James was nice, and it could be shortened to Jim, though I didn't like Jimmy. Perhaps Paul — you couldn't really shorten Paul to anything.

With that thought, sleep claimed me.

The moonlight bled all the colour from the night. The grass looked grey as Alex hurried across the open space. When she reached the shelter of the oak tree she stopped, breathless, looking back where she'd come.

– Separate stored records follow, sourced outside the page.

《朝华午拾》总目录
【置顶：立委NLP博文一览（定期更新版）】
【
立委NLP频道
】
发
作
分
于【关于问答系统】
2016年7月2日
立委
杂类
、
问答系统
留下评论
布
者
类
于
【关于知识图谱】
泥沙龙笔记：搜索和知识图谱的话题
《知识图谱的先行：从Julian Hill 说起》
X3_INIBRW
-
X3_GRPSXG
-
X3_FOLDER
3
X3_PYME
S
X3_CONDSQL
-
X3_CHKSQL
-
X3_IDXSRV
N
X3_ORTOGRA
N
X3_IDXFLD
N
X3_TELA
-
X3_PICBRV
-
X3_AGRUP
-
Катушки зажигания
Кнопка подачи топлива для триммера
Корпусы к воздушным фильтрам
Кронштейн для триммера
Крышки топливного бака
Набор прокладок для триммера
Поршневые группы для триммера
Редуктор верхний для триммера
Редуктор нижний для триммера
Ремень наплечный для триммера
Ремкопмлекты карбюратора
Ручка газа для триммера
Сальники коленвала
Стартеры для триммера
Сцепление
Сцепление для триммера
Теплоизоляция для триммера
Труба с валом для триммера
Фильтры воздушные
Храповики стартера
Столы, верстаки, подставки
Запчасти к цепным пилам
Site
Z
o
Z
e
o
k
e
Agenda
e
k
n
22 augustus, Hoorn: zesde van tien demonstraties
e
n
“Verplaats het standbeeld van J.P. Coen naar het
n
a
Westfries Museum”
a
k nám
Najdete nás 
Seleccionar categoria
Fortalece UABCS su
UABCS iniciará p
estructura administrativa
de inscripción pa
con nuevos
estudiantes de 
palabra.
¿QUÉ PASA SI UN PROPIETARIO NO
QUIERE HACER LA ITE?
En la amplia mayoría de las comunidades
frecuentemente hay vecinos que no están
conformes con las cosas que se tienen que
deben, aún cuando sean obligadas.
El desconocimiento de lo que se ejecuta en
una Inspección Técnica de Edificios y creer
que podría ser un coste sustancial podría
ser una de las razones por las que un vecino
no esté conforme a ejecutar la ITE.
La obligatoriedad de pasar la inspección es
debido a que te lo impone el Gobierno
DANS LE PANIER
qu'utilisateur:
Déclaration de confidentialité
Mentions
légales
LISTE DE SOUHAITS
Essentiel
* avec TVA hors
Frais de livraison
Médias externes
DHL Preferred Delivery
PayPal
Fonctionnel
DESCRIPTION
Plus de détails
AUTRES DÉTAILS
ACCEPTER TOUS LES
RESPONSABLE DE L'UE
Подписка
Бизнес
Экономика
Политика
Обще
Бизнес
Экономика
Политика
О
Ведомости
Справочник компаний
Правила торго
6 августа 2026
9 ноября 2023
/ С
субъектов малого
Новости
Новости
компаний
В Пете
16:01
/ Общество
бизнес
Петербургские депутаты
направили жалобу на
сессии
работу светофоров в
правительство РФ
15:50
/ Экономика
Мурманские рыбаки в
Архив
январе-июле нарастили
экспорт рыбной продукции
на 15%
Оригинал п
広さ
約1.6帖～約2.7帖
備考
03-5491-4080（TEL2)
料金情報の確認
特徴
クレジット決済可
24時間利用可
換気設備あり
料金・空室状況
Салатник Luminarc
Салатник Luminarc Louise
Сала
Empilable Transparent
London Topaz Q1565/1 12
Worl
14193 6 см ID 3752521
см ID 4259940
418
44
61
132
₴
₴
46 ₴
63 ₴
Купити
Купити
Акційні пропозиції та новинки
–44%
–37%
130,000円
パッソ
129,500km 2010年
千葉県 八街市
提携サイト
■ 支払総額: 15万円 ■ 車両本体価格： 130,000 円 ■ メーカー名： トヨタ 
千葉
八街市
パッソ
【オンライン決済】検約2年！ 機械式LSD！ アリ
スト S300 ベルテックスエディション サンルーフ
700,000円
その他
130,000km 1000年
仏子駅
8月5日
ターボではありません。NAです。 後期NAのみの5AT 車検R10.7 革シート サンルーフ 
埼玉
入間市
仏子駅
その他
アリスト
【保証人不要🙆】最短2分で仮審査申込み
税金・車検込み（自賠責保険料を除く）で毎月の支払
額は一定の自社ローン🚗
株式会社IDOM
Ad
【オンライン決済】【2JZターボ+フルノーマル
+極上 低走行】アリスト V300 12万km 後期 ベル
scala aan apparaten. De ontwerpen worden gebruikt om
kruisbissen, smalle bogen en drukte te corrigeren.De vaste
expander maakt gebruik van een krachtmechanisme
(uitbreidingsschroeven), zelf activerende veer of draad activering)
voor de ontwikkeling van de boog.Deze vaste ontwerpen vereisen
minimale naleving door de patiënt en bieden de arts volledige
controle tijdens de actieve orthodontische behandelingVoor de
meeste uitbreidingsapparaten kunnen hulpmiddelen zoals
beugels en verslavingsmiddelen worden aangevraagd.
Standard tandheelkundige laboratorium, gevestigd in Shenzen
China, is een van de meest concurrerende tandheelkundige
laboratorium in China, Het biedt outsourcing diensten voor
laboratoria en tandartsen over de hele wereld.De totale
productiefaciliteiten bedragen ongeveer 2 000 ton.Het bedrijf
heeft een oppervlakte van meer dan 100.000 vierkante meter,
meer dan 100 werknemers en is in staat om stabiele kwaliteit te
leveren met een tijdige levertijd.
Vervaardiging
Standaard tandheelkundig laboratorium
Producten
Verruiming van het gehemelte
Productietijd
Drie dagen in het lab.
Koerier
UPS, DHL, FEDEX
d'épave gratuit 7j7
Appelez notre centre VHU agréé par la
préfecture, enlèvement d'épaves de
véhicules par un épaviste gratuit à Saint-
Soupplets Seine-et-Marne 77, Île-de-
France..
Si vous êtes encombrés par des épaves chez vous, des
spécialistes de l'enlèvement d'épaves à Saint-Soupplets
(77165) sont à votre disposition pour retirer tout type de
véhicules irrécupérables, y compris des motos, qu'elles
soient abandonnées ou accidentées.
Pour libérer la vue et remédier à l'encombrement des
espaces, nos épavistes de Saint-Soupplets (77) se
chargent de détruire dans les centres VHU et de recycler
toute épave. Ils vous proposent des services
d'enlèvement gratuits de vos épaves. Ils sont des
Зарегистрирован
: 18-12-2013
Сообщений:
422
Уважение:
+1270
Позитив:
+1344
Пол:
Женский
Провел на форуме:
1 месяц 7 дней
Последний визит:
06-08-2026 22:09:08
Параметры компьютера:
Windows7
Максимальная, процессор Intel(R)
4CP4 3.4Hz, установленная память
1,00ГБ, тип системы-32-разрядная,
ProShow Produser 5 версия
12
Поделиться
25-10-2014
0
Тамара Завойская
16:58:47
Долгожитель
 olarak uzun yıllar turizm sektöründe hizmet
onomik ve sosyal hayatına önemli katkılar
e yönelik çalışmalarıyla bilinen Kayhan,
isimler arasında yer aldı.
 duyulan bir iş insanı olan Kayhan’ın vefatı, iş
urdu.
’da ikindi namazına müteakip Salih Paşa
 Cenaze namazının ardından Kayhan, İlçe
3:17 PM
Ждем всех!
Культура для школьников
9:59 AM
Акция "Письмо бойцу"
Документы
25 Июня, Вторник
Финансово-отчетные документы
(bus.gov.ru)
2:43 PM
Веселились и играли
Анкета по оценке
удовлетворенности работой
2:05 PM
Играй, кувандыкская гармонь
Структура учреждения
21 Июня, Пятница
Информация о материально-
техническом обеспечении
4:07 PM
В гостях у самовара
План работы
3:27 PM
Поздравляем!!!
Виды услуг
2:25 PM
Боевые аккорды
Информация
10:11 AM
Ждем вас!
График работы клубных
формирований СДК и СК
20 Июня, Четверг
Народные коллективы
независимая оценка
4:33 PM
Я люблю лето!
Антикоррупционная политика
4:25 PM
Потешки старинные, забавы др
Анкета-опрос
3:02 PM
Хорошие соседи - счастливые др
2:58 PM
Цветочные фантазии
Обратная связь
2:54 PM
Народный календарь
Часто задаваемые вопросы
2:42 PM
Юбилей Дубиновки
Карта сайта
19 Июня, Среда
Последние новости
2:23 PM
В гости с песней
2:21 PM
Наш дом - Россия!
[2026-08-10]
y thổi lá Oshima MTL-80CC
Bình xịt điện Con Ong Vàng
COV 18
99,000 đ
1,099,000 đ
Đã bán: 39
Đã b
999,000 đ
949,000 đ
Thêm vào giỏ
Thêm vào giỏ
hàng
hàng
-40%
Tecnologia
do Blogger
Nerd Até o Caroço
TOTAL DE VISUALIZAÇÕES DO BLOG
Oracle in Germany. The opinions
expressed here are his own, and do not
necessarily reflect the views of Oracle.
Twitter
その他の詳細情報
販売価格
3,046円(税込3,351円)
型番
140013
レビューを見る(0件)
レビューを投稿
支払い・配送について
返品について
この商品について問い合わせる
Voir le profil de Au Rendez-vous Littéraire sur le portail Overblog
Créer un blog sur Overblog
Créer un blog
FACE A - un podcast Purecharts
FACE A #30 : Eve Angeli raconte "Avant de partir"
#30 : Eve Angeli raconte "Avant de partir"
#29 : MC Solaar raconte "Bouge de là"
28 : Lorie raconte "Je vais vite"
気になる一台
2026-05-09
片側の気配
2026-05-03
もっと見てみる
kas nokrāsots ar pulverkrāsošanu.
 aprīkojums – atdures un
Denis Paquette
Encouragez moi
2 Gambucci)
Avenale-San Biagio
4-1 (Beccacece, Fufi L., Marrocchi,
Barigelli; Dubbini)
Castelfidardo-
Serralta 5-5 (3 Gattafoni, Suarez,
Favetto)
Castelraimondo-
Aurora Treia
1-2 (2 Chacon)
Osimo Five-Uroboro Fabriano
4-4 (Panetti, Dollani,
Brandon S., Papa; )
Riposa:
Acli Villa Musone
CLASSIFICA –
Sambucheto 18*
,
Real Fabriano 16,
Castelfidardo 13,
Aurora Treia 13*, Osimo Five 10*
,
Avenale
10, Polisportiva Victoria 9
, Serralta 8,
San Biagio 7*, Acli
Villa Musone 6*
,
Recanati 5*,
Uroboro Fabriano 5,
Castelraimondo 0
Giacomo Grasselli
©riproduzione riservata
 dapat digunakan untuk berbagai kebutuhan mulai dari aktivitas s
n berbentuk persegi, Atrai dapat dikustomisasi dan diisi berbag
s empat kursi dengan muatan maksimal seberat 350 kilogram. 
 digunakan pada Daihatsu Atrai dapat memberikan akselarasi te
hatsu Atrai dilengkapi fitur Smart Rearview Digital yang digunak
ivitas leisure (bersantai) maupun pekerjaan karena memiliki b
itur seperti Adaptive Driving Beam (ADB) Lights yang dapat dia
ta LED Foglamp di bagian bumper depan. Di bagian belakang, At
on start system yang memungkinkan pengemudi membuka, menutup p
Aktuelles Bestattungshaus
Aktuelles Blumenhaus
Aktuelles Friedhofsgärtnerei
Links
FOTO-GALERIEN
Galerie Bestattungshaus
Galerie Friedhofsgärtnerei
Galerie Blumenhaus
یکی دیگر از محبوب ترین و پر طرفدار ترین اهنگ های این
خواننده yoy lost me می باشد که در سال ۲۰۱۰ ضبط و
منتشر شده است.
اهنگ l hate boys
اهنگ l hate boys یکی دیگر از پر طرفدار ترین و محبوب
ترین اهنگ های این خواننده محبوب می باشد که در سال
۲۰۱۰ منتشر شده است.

There were no lights on behind her, no alarms rang. She let the glamour concealing her fall away. Then she noticed the outlines of her footsteps were printed across the lawn where the dew had been disturbed. She stared at the prints, and one by one they smudged and vanished, leaving the grass pristine. She turned her back on the house.

Beyond the row of trees it was no longer lawn, but meadow. The grass would be longer but she'd leave less of a trail. Some cows had been allowed to graze the far field. She looked at her trainers and the bottoms of her sweat-pants which were already wet with dew. She frowned again and they were dry.